Executive Order Protecting LGBT Contract Workers Takes Effect
Obama's action bans federal contractors from discriminating against employees because of sexual orientation or gender identity.
President Obama’s executive order banning federal contractors from discriminating against applicants and employees based on their sexual orientation or gender identity officially took effect on Wednesday.
The order, which expands on an executive order issued by President Lyndon Johnson in 1965 that prohibited federal contractors from discriminating against any employee or applicant for employment because of race, color, religion, sex or national origin, “makes clear that the federal government will not do business with anyone who discriminates against lesbian, gay, bisexual and transgender workers,” said Anne Rung, administrator for the Office of Federal Procurement Policy at the Office of Management and Budget, in an April 8 blog post.
The E.O. applies to federal contractors and subcontractors who do more than $10,000 in business with the government in one year. “Federal contractors have decades of experience complying with anti-discrimination laws, and today’s action simply ensures they extend the same protections to their LGBT workers,” Rung said.
Obama issued the amended executive order in July 2014, saying at the time, “America’s federal contracts should not subsidize discrimination against the American people.” The E.O. directed the Labor Department to implement rules, and the final rule was published on Dec. 9 in the Federal Register, with an April 8, 2015, effective date. A separate July 21, 2014, executive order expanded on previous guidance issued by President Bill Clinton that prohibited discrimination against federal employees based on sexual orientation. Obama’s update prohibits discrimination based on an individual’s gender identity.

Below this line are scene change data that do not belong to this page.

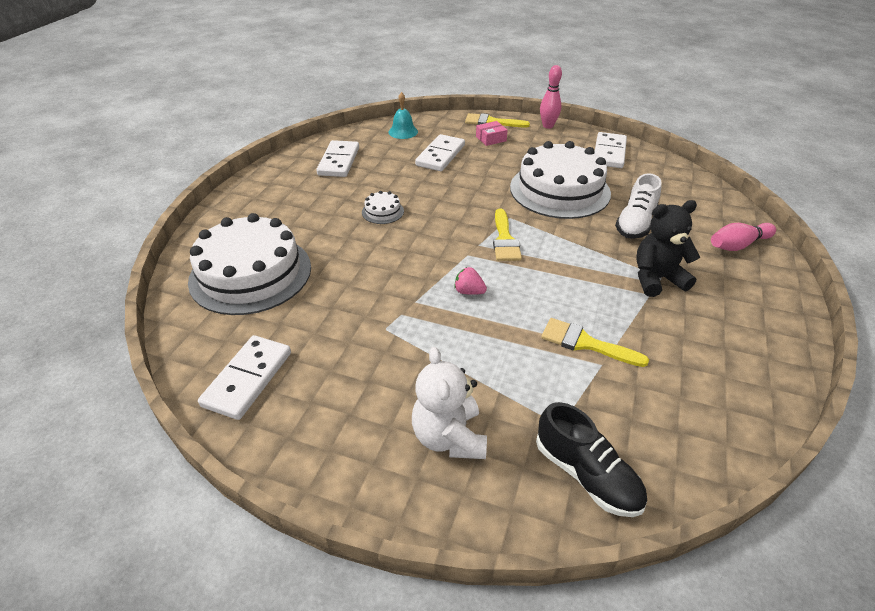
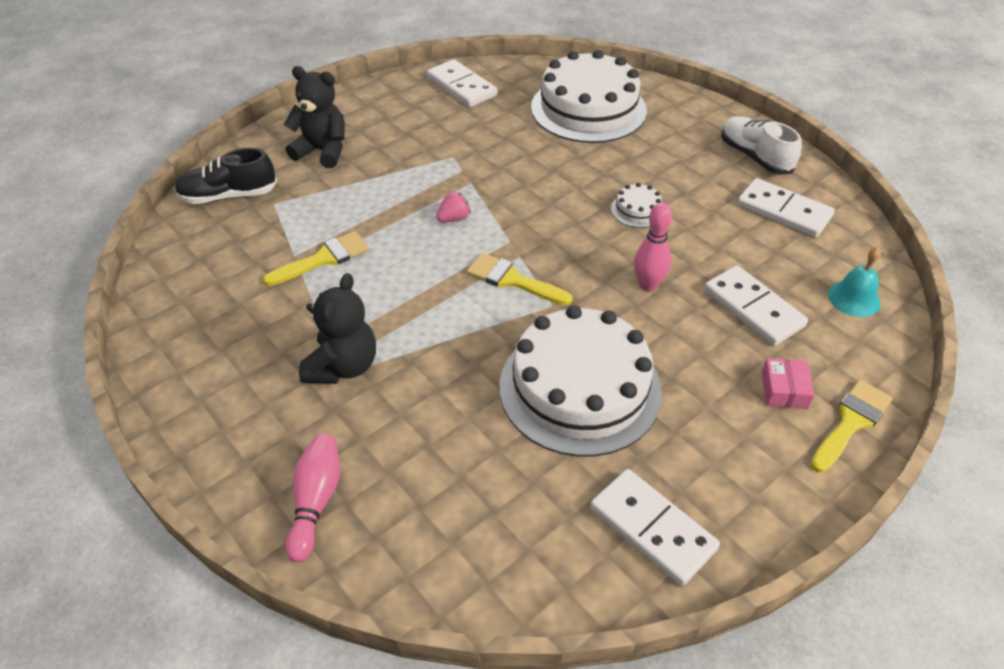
camera: 120 degrees right, 5 degrees up
(449, 437) = (322, 151): white teddy bear -> black teddy bear
(548, 126) = (802, 499): pink bowling pin -> pink bowling pin (648, 285)
(635, 223) = (447, 420): white shoe -> white shoe (754, 157)

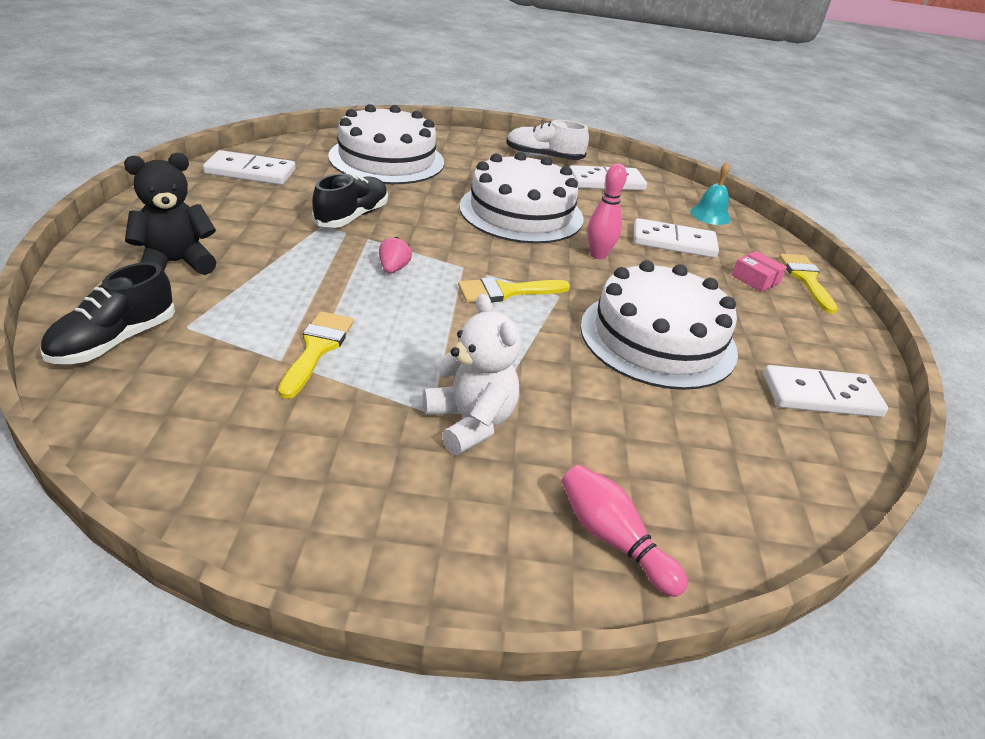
camera: 50 degrees left, 10 degrees down
(343, 366) = (470, 422): black teddy bear -> white teddy bear
(484, 157) = (352, 217): none -> black shoe
(637, 210) = (521, 212): white cake -> white cake, size x2.48

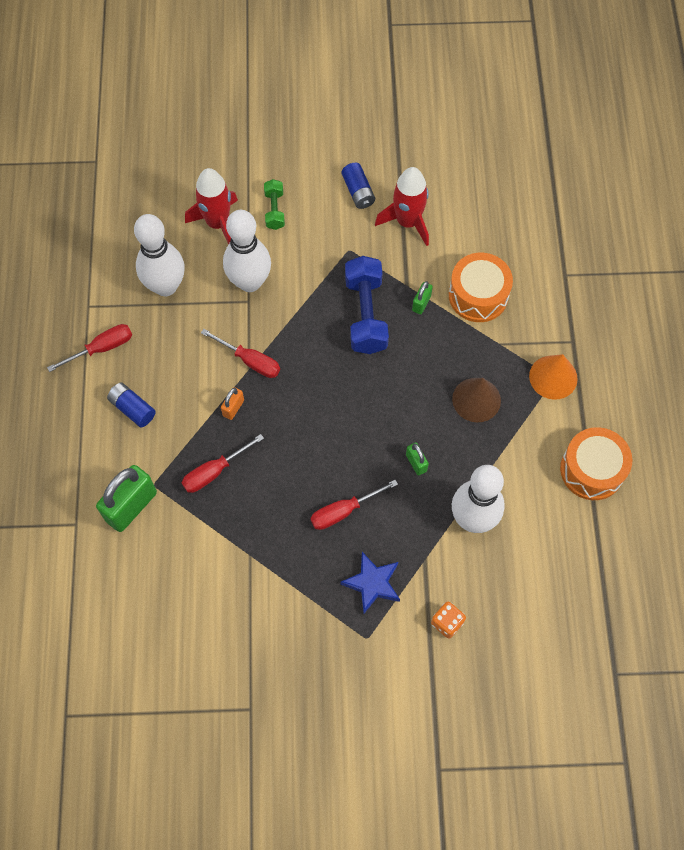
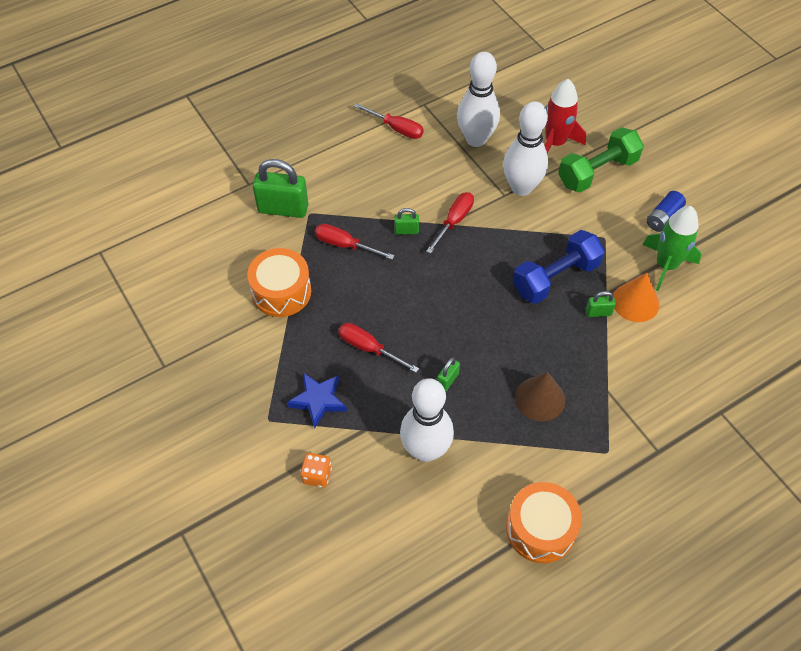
camera: 60 degrees right, 10 degrees down
(132, 409) = (361, 170): blue battery -> none
(233, 408) = (406, 230): orange padlock -> green padlock
(250, 361) = (454, 221): red screwdriver -> red screwdriver turned 150 degrees counterclockwise
(274, 210) = (597, 172): green dumbbell -> green dumbbell, size x1.85
(407, 222) = (666, 265): red rocket -> green rocket
(478, 295) = (641, 351): orange drum -> orange drum (281, 292)
(553, 377) = (609, 451): orange cone -> orange cone (635, 302)

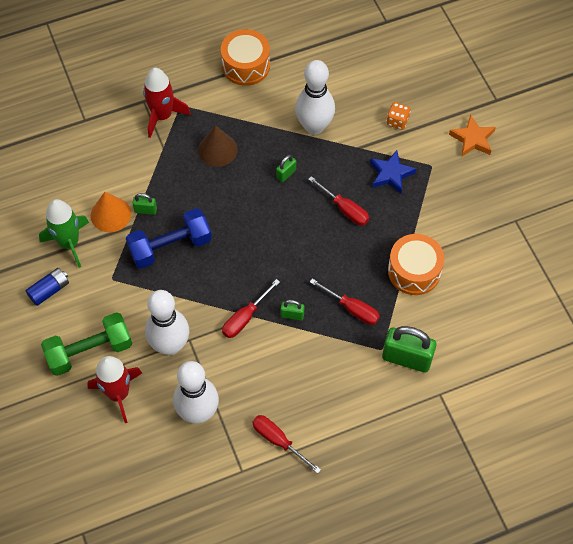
camera: 170 degrees left, 5 degrees up
(215, 465) = (472, 139): none -> orange star
(625, 433) = (162, 116): none -> red rocket

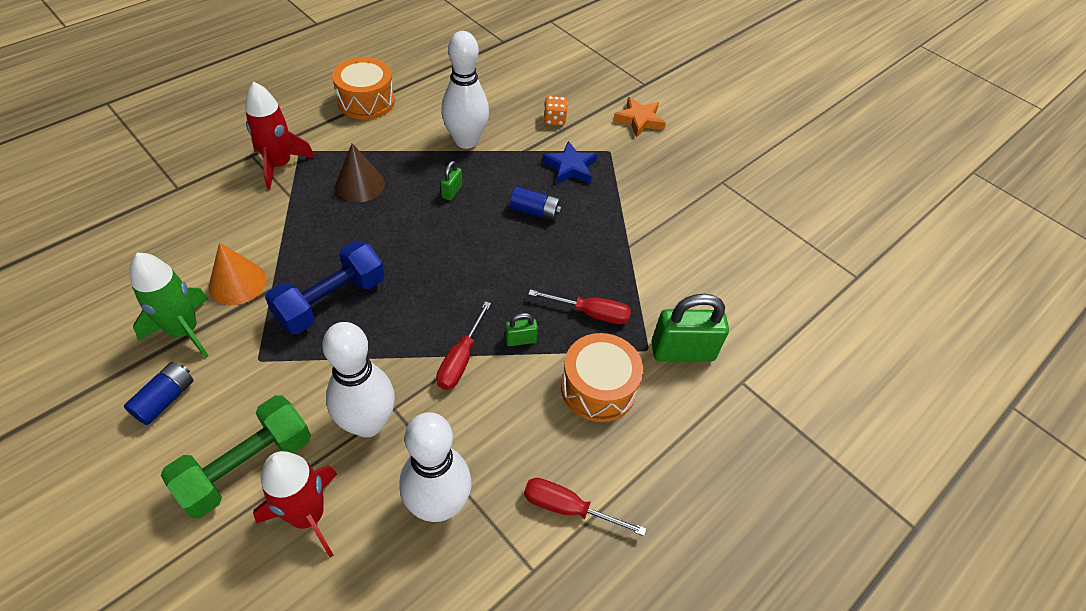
camera: 25 degrees left, 10 degrees down
(145, 210) = (285, 267): green padlock -> none
(345, 209) = (535, 211): red screwdriver -> blue battery
(414, 271) = (642, 255): orange drum -> orange drum (598, 388)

The Professional Services Council, which represents hundreds of federal contractors, has said it supports Obama’s directive, noting that most organizations doing business with the federal government have already barred discrimination based on sexual orientation.
Rung said in her blog post that “of the largest 50 federal contractors, which represent nearly half of all federal contracting dollars, 86 percent prohibit sexual orientation discrimination and 61 percent prohibit discrimination based on gender identity.” But she said that “no federal law adequately protects LGBT workers” and “in too many sectors and too many states” LGBT workers can be fired for their sexual orientation or gender identity.
The White House estimated that the order will affect 24,000 companies that employ 28 million workers, about one-fifth of the nation’s workforce.